GIVEN RECORDS:
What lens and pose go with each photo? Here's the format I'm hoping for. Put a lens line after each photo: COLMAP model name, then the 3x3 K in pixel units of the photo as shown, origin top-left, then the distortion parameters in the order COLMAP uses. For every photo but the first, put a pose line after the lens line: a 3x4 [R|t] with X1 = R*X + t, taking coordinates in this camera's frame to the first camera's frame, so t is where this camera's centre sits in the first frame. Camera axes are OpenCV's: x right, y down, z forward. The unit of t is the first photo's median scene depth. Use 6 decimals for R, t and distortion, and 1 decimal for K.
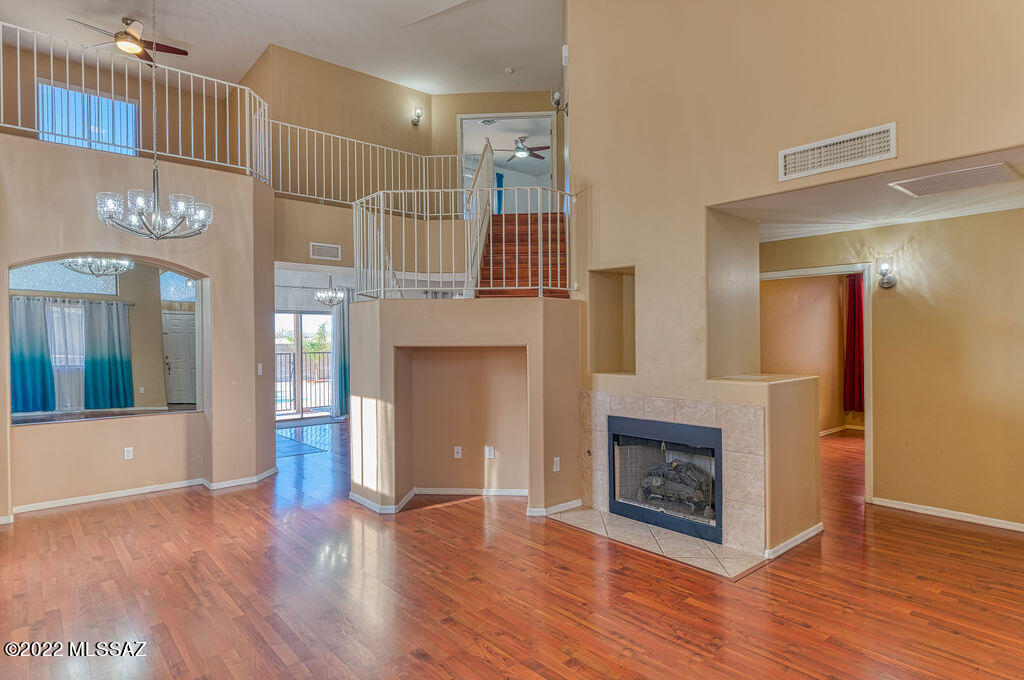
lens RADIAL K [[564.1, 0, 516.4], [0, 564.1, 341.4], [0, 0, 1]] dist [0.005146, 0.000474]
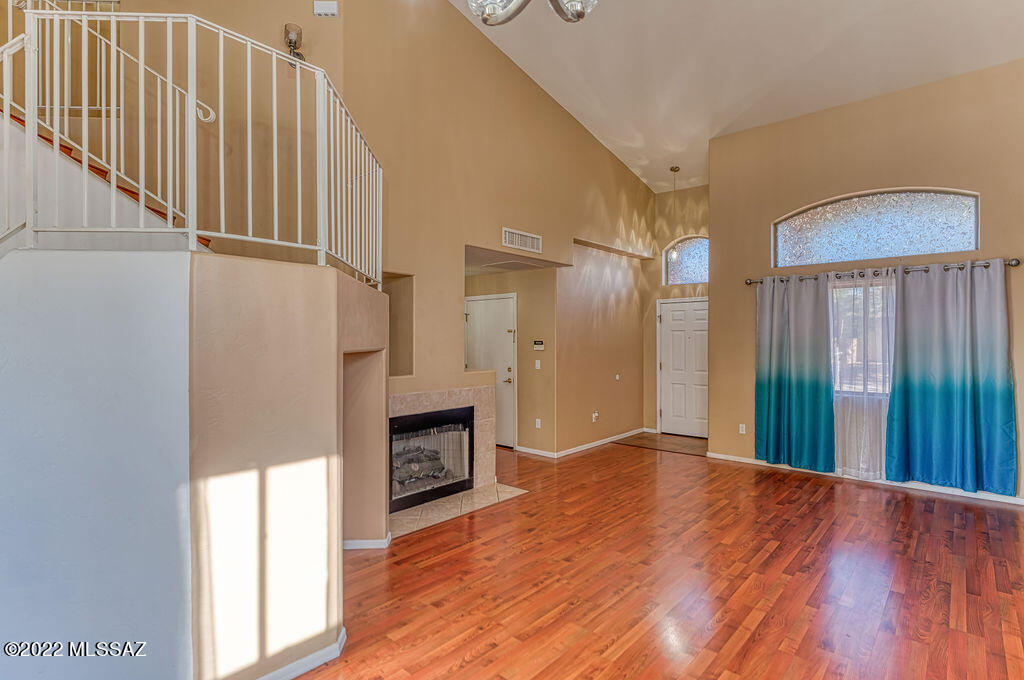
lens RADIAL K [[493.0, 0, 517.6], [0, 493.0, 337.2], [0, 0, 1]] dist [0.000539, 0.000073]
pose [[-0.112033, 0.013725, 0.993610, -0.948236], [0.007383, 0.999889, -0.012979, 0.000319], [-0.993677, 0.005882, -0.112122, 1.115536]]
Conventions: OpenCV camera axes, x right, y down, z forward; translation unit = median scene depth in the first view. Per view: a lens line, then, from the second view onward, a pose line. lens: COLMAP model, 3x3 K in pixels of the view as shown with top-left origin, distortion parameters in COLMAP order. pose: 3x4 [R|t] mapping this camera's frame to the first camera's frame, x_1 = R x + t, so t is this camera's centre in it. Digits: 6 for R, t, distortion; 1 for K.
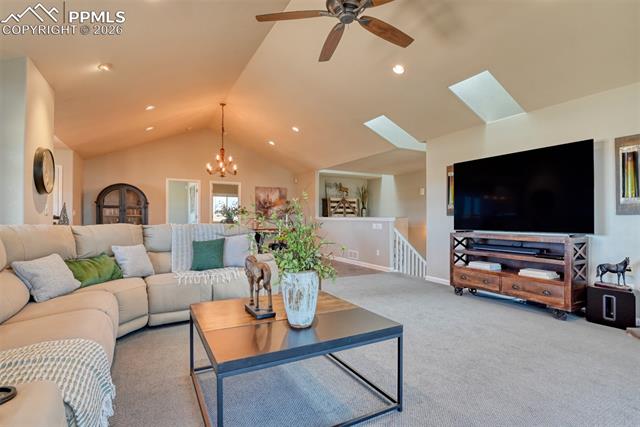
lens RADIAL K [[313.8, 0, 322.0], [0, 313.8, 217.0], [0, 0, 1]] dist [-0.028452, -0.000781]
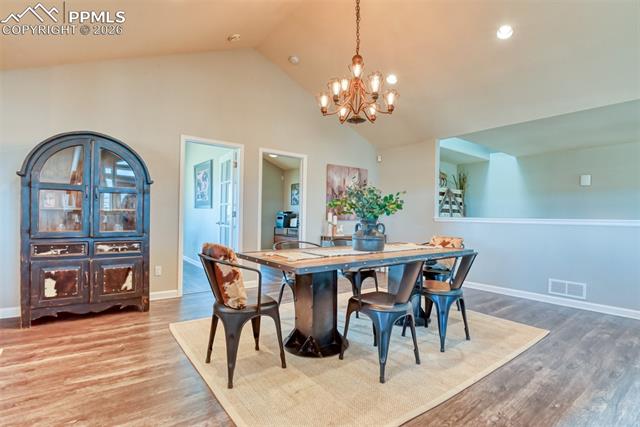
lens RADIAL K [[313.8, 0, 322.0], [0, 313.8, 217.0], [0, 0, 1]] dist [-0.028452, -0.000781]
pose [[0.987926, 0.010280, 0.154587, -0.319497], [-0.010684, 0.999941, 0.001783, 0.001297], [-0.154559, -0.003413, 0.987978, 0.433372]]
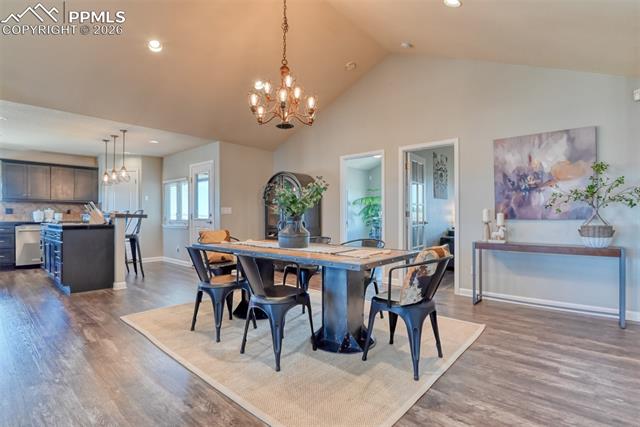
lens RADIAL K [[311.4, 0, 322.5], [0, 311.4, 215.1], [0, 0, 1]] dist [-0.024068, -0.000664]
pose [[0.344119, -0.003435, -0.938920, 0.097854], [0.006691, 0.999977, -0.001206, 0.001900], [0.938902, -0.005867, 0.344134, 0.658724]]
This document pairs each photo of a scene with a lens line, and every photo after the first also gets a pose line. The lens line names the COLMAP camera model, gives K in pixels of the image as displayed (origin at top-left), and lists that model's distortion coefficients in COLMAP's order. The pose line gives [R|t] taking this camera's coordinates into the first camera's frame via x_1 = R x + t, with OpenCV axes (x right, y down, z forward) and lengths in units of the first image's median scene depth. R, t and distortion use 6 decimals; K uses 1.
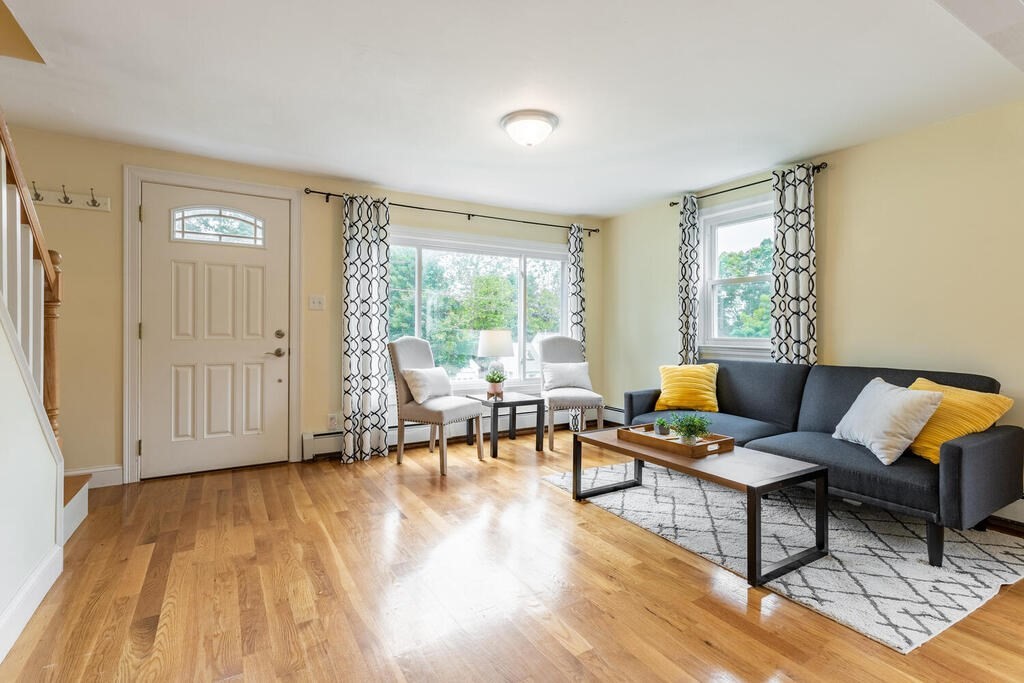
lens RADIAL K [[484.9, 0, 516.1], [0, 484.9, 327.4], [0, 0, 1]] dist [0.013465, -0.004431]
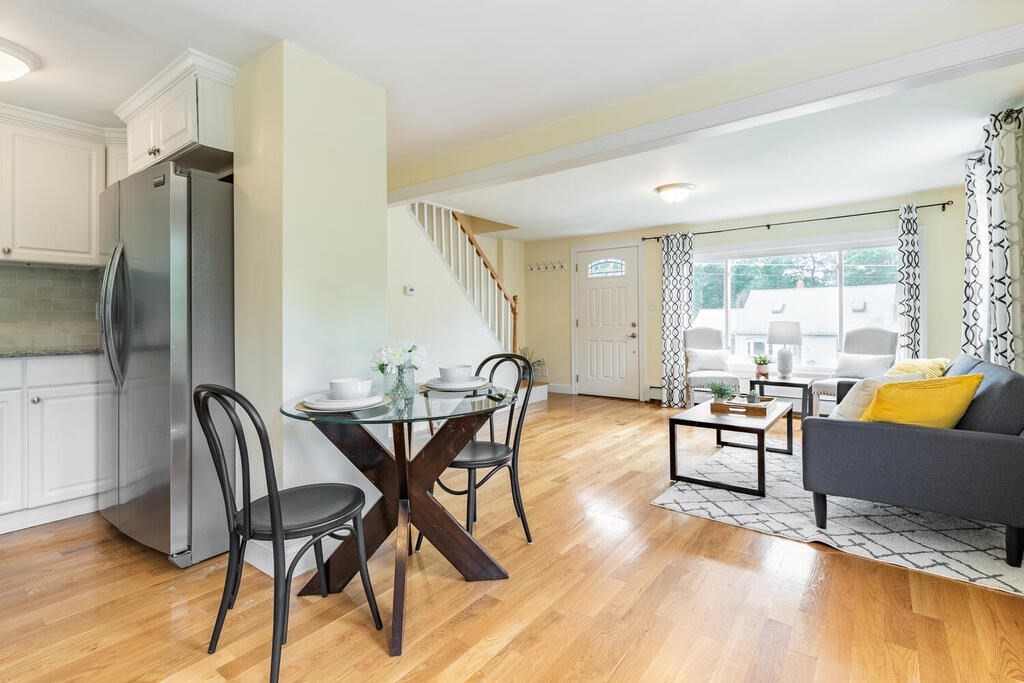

EXERCISE: Everything in the records must be transcribed exactly, except the pictures, which are left out.

TASK ANSWER:
What lens and pose go with each photo? Here's the format I'm hoping for. Put a lens line after each photo: COLMAP model name, then the 3x3 K in pixel units of the photo as shown, origin top-left, then the distortion parameters in the order COLMAP uses. For every photo but the first, put a pose line after the lens line: a 3x4 [R|t] with X1 = R*X + t, taking coordinates in this camera's frame to the first camera's frame, so t is where this camera's centre sits in the first frame. Camera axes are OpenCV's: x right, y down, z forward. The unit of t is the first photo's median scene depth. Use 6 decimals for R, t and distortion, and 1 decimal for K.
lens RADIAL K [[564.1, 0, 516.4], [0, 564.1, 341.4], [0, 0, 1]] dist [0.005146, 0.000474]
lens RADIAL K [[493.0, 0, 517.6], [0, 493.0, 337.2], [0, 0, 1]] dist [0.000539, 0.000073]
pose [[-0.112033, 0.013725, 0.993610, -0.948236], [0.007383, 0.999889, -0.012979, 0.000319], [-0.993677, 0.005882, -0.112122, 1.115536]]
Conventions: OpenCV camera axes, x right, y down, z forward; translation unit = median scene depth in the first view. Per view: a lens line, then, from the second view onward, a pose line. lens: COLMAP model, 3x3 K in pixels of the view as shown with top-left origin, distortion parameters in COLMAP order. pose: 3x4 [R|t] mapping this camera's frame to the first camera's frame, x_1 = R x + t, so t is this camera's centre in it. Digits: 6 for R, t, distortion; 1 for K.
lens RADIAL K [[313.8, 0, 322.0], [0, 313.8, 217.0], [0, 0, 1]] dist [-0.028452, -0.000781]
lens RADIAL K [[313.8, 0, 322.0], [0, 313.8, 217.0], [0, 0, 1]] dist [-0.028452, -0.000781]
pose [[0.987926, 0.010280, 0.154587, -0.319497], [-0.010684, 0.999941, 0.001783, 0.001297], [-0.154559, -0.003413, 0.987978, 0.433372]]
lens RADIAL K [[311.4, 0, 322.5], [0, 311.4, 215.1], [0, 0, 1]] dist [-0.024068, -0.000664]
pose [[0.344119, -0.003435, -0.938920, 0.097854], [0.006691, 0.999977, -0.001206, 0.001900], [0.938902, -0.005867, 0.344134, 0.658724]]
This document pairs each photo of a scene with a lens line, and every photo after the first also gets a pose line. The lens line names the COLMAP camera model, gives K in pixels of the image as displayed (origin at top-left), and lists that model's distortion coefficients in COLMAP's order. The pose line gives [R|t] taking this camera's coordinates into the first camera's frame via x_1 = R x + t, with OpenCV axes (x right, y down, z forward) and lengths in units of the first image's median scene depth. R, t and distortion use 6 decimals; K uses 1.
lens RADIAL K [[484.9, 0, 516.1], [0, 484.9, 327.4], [0, 0, 1]] dist [0.013465, -0.004431]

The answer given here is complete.